▶ Records provided
┌──
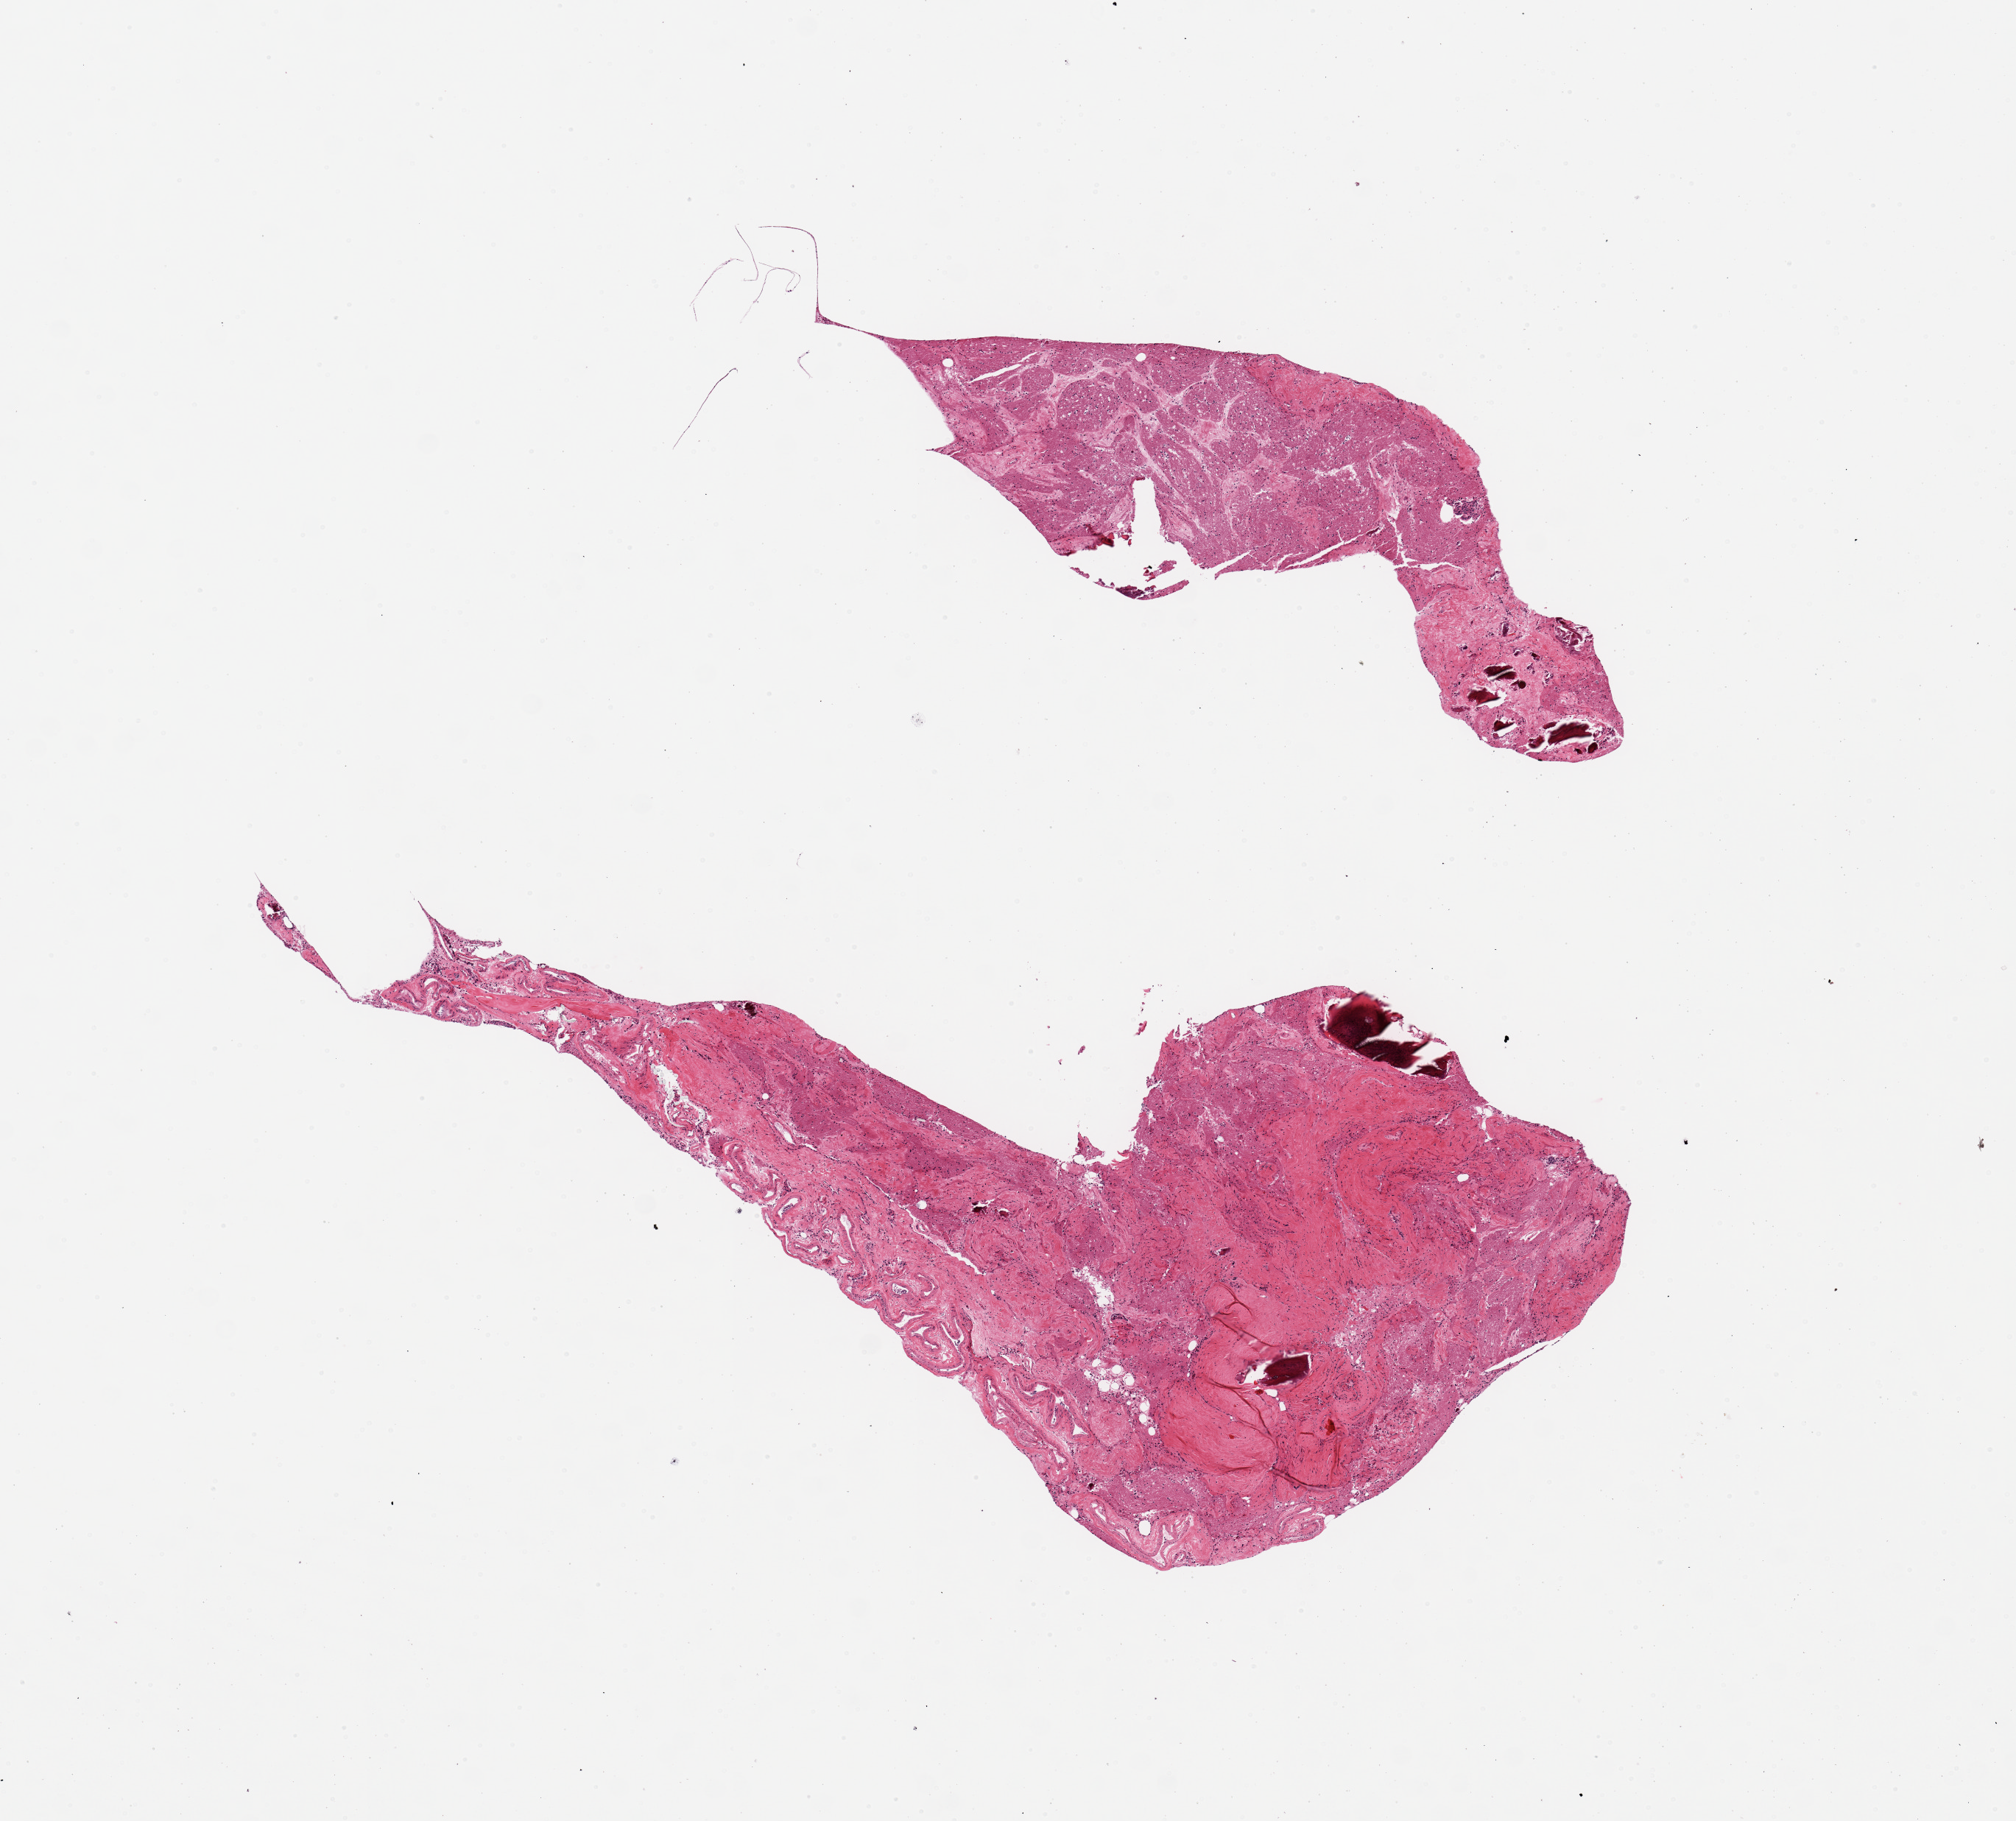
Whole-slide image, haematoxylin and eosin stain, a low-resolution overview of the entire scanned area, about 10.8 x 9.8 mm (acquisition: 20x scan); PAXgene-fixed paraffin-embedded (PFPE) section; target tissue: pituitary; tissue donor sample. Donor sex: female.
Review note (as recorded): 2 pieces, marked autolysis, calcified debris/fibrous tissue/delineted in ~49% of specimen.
└──
┌──
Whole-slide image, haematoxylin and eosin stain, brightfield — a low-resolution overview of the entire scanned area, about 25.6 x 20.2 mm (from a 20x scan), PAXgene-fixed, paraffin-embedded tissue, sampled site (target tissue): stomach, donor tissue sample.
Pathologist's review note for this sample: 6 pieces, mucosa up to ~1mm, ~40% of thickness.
└──
▶ What is being asked
From the records above, extract exactly and only the lines that begin at the line with "Whole-slide image, haematoxylin and eosin stain, a" and stop after the line with "Review note (as".

▶ Answer section
Whole-slide image, haematoxylin and eosin stain, a low-resolution overview of the entire scanned area, about 10.8 x 9.8 mm (acquisition: 20x scan); PAXgene-fixed paraffin-embedded (PFPE) section; target tissue: pituitary; tissue donor sample. Donor sex: female.
Review note (as recorded): 2 pieces, marked autolysis, calcified debris/fibrous tissue/delineted in ~49% of specimen.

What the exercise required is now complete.